**Problem to solve**: Please copy each line of the data that includes the string "LOMBONG".

- Opening Delimiter -

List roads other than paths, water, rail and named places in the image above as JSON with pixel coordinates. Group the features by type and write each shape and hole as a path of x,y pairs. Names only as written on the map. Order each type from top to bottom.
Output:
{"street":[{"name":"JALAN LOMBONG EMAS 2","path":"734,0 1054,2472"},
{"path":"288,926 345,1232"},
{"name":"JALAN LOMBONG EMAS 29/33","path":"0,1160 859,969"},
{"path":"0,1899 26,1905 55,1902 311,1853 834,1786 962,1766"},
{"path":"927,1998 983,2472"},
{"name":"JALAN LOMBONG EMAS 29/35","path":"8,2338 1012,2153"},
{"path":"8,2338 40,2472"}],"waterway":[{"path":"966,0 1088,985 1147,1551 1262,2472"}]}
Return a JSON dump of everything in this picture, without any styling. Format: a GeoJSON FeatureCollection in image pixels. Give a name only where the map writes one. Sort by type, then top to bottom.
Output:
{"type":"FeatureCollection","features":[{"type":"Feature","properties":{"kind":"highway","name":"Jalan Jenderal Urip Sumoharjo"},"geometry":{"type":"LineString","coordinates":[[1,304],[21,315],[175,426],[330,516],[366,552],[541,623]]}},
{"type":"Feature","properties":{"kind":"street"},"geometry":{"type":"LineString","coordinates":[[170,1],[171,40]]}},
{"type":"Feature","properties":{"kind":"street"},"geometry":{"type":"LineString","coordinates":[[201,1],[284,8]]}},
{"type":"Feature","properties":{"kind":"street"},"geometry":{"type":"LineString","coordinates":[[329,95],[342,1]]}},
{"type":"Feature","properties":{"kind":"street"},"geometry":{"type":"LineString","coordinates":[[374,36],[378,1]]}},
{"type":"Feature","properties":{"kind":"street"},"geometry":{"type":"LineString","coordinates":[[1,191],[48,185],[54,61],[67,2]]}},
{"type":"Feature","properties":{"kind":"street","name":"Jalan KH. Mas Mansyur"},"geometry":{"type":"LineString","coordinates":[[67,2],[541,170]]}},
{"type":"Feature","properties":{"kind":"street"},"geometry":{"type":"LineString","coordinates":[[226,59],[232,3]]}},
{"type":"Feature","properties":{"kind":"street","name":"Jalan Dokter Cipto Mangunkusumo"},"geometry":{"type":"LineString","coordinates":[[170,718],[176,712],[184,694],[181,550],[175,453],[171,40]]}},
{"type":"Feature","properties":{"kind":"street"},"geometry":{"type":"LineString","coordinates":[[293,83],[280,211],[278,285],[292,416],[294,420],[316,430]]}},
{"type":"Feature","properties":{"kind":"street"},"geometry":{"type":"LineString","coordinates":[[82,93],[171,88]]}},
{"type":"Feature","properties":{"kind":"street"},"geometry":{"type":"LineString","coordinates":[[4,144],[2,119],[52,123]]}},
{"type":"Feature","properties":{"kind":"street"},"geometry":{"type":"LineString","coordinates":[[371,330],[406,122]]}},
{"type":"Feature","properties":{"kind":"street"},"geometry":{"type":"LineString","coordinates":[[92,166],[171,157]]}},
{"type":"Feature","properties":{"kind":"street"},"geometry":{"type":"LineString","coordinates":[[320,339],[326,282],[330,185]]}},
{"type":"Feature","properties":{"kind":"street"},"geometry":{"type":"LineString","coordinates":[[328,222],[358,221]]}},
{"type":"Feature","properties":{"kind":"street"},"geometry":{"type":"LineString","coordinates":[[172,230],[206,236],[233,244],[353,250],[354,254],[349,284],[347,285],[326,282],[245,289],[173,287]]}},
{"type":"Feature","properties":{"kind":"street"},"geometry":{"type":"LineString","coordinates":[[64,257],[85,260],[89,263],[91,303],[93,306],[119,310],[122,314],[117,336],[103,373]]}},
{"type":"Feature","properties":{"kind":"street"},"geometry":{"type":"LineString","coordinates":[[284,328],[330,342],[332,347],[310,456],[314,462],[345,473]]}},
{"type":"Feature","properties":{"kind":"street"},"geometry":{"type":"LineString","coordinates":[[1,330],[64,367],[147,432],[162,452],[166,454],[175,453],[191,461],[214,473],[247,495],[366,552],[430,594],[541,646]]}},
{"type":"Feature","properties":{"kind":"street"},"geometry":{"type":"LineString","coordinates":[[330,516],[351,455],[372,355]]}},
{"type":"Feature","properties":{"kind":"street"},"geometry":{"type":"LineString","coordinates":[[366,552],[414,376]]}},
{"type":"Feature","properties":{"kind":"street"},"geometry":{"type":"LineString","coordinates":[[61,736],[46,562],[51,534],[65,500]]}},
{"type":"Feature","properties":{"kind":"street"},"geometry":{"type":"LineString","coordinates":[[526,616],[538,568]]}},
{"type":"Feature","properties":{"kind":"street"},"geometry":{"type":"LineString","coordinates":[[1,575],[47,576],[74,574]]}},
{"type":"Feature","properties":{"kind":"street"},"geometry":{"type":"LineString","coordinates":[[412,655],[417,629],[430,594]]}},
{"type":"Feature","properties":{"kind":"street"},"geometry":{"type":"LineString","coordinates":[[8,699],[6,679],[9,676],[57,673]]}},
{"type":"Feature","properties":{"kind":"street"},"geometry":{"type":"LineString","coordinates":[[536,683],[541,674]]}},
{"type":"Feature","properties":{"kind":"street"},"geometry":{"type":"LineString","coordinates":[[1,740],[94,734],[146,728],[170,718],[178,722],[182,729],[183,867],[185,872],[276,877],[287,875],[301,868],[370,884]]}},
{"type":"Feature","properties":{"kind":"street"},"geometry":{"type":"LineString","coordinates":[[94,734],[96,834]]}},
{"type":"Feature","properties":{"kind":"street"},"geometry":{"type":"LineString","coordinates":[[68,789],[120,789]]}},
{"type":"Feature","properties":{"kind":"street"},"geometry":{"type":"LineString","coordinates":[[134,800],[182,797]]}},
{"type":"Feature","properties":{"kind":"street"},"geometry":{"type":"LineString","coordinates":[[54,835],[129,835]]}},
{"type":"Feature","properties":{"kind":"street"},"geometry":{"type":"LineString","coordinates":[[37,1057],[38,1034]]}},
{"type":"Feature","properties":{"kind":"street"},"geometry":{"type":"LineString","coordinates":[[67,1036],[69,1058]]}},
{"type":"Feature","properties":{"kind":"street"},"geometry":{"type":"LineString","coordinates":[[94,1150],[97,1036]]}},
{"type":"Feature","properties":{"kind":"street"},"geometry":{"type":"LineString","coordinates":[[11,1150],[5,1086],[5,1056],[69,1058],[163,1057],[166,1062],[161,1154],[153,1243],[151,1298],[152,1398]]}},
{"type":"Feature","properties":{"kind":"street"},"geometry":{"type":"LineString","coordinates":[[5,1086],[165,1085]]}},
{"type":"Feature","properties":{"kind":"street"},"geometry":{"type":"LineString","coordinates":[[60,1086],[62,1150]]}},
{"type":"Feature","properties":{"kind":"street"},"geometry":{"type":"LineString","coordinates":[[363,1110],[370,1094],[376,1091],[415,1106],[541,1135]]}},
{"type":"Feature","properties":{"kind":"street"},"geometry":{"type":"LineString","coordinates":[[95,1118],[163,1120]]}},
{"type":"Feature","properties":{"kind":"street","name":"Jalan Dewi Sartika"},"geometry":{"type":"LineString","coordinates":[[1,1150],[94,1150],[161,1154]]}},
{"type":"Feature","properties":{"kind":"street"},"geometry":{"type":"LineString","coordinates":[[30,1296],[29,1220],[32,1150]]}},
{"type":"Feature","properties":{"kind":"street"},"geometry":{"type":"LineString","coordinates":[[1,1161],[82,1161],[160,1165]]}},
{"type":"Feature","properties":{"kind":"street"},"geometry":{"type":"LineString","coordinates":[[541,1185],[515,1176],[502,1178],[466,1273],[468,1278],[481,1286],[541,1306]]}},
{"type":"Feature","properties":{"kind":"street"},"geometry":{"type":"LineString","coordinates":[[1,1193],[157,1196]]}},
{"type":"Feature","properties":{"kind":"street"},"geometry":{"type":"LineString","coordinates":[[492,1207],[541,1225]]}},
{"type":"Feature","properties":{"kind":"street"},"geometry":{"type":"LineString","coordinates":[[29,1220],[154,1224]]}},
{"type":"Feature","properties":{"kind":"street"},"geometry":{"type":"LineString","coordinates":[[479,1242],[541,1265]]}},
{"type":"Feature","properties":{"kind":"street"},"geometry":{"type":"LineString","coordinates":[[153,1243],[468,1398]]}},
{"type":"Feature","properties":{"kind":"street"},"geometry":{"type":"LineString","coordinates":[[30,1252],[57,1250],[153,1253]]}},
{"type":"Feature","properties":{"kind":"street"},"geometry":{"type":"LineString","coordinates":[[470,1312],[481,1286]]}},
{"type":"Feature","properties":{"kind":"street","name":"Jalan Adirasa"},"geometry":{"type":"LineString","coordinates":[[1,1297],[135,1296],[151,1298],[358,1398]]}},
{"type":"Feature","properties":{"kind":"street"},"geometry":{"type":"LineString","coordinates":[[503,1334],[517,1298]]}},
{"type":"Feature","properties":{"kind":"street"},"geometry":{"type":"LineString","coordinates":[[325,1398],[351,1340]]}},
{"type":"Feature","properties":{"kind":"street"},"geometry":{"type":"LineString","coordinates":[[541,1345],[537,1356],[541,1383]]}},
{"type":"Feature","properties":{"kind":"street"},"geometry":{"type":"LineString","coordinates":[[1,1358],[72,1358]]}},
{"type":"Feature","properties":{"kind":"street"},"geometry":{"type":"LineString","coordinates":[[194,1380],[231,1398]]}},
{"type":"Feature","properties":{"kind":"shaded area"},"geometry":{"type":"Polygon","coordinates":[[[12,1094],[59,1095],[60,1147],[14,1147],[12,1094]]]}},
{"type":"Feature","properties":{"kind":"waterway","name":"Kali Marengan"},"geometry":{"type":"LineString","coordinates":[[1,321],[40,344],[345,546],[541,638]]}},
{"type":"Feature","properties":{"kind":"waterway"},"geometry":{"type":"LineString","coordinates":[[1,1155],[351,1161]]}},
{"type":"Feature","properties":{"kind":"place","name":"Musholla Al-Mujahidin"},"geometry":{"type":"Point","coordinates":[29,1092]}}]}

- Closing Delimiter -

**Answer section**:
{"street":[{"name":"JALAN LOMBONG EMAS 2","path":"734,0 1054,2472"},
{"name":"JALAN LOMBONG EMAS 29/33","path":"0,1160 859,969"},
{"name":"JALAN LOMBONG EMAS 29/35","path":"8,2338 1012,2153"},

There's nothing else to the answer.